DATA SHOWN:
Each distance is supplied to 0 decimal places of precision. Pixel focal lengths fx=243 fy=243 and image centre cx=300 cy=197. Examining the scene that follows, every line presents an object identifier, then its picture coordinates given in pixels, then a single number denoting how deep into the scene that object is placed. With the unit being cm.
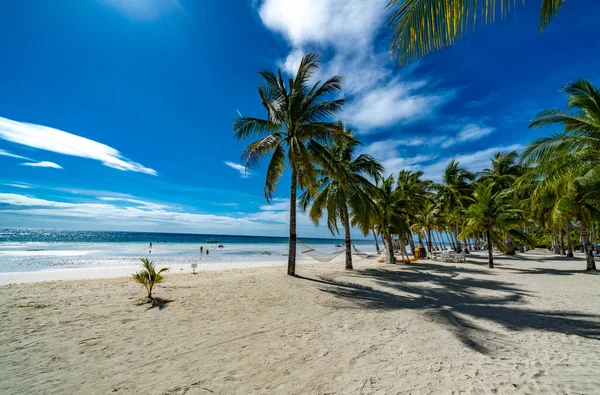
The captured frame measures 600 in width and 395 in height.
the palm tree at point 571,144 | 803
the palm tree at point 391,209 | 1439
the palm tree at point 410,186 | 1544
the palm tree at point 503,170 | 2391
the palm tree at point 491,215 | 1320
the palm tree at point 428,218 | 2303
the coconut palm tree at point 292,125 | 929
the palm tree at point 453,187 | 2456
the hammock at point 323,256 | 1468
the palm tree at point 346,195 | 1162
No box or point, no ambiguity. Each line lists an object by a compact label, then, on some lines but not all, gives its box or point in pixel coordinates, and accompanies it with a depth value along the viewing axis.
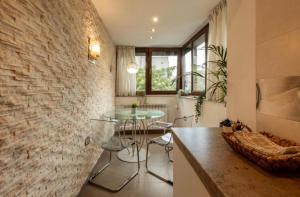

WHAT YOU SHOULD DO:
Out of the listing above, reproduce exactly the lines from the one with "the palm tree at point 391,209 | 1439" up to and including the one with "the palm tree at point 346,195 | 1162".

SOLUTION TO THE EXERCISE:
the palm tree at point 391,209 | 1439
the palm tree at point 410,186 | 1544
the palm tree at point 503,170 | 2391
the palm tree at point 491,215 | 1320
the palm tree at point 428,218 | 2303
the coconut palm tree at point 292,125 | 929
the palm tree at point 453,187 | 2456
the hammock at point 323,256 | 1468
the palm tree at point 346,195 | 1162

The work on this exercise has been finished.